Schmalzgebäck frying

Serving the Vegan Schmalzgebäck:

You can then add your powdered sugar to a sieve and give them a generous dusting. Here, we follow the simple rule: More is more! They are best when enjoyed warm. This is also why we fried the dough in batches. In theory, you can rewarm them in the oven, but freshly fried is definitely the way to go!

Schmalzgebäck plated and snacked

Hope you guys like this German Christmas treat! Let us know what you think, and enjoy! Also, sorry for posting this recipe with a bit of a delay. With this dish, my family and I take timing not too seriously! These puff pastries taste delicious not just around Christmas. We like to make and eat them during all of winter. And now that we got this recipe down, perhaps even during the rest of the year as well!

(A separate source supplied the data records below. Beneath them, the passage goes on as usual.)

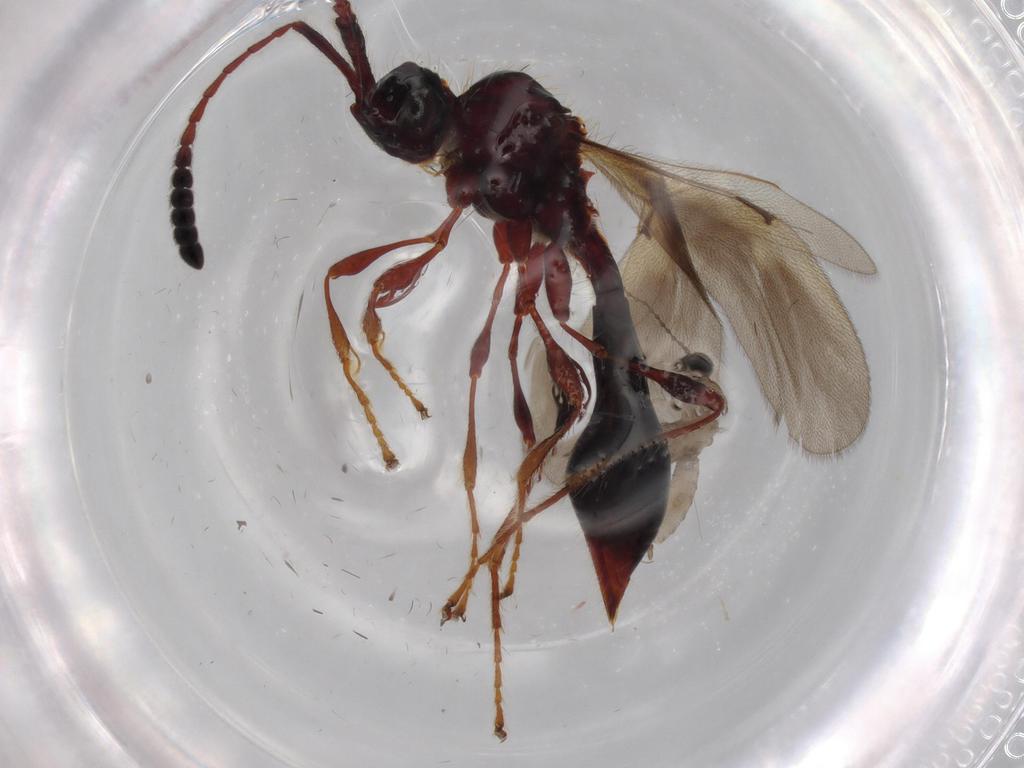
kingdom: Animalia
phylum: Arthropoda
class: Insecta
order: Hymenoptera
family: Diapriidae
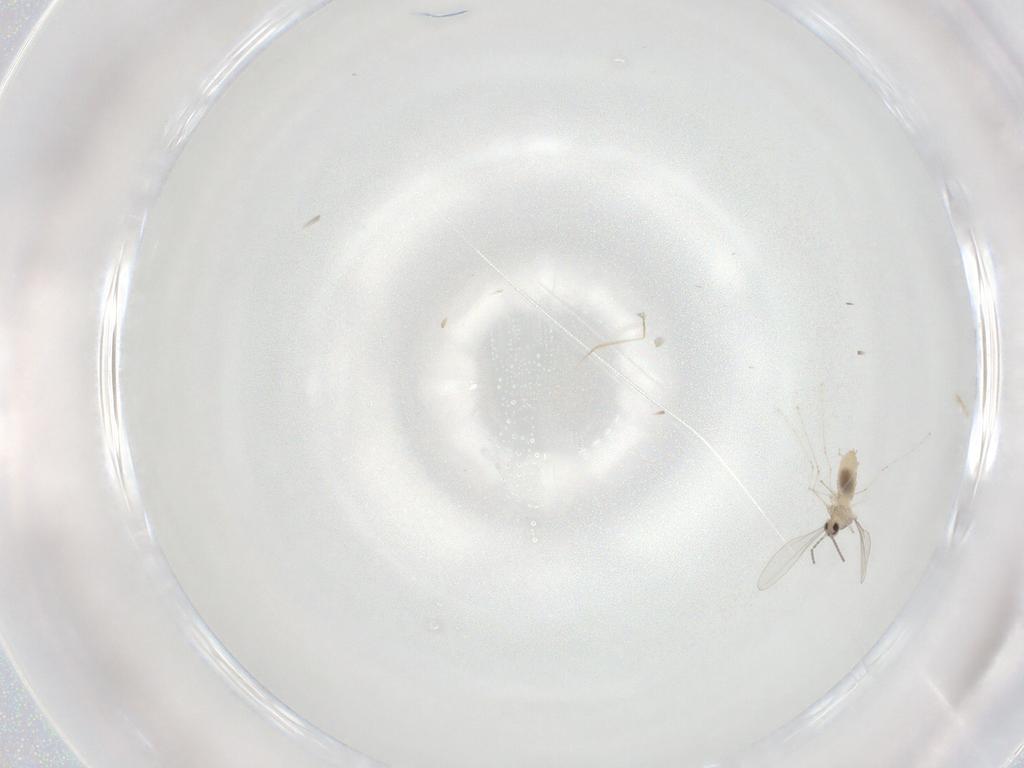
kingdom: Animalia
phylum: Arthropoda
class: Insecta
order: Diptera
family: Cecidomyiidae
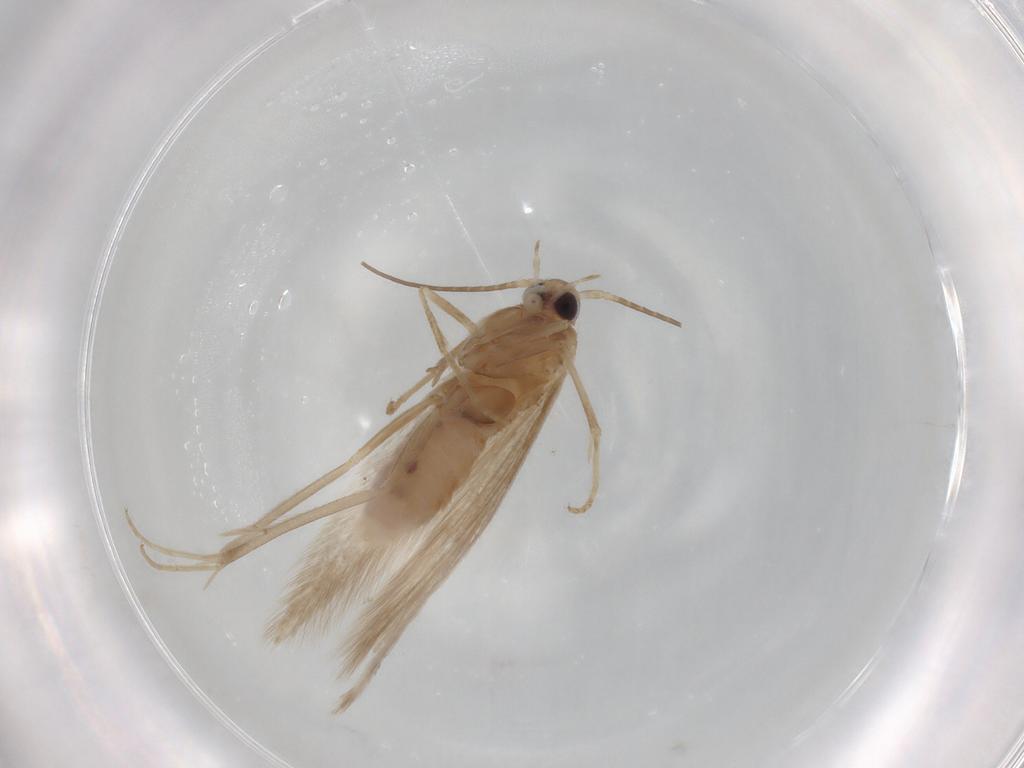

Some more Recipe Inspirations:

Warm Drinks for Cold Days:

Vegan German Schmalzgebäck

Recipe by IvoCourse: Dessert, SnacksCuisine: GermanDifficulty: Medium
Servings

6

servings
Prep time

30

minutes
Cooking time

20

minutes
Resting time

45

minutes

Schmalzgebäck is a delicious german Christmas puff pastry. I hope you like this vegan recipe!

Ingredients

  • 500g wheat flour

  • 25g yeast

  • 200ml oat milk

  • 80g sugar

  • 8g pack vanilla sugar

  • 1 organic lemon

  • 50 plant-based butter

  • 1 pinch salt

  • 80g powdered sugar

  • 2 tbsp ground flaxseed

  • 6 tbsp warm water

  • 500ml – 1l of frying oil

Directions

  • Add the flaxseed flour to a glass, and 6 tbsp of warm water. Let them soak for 20 minutes and give them a stir every once in a while.
  • Start by dissolving the sugar and vanilla sugar in the lukewarm milk, and then add the yeast. The best temperature for that is approximately 32° celsius or 89.6° Fahrenheit. Gently mix in the yeast, and wait until some bubbles are forming.
  • Proceed to melt your butter substitute. We don’t need the butter to get really hot, this should just ease incorporating it into the dough. Add the flour, molten butter substitute, and flaxseed egg. Next, grate in the zest of your lemon, add a pinch of salt and knead everything together nicely.
  • Cover the bowl with a clean, wet kitchen towel. Let the dough rest and rise at a warm place for about 45 minutes.
  • Spread some flour on your kitchen surface, and spread the dough into an equally thick rectangle of approximately 1 cm thickness. Take a kitchen knife, and cut the dough into equal rhombus-shaped pieces.
  • Heat your frying oil in the pan. You want some small bubbles to form if you stick a toothpick in. You can now fry the dough. Turn the pieces around after 1-2 minutes, to equally fry on both sides.
  • When you take them out of the oil, allow them to rest a bit on a paper towel. You can then add your powdered sugar to a sieve and give them a generous dusting. They are best when enjoyed warm.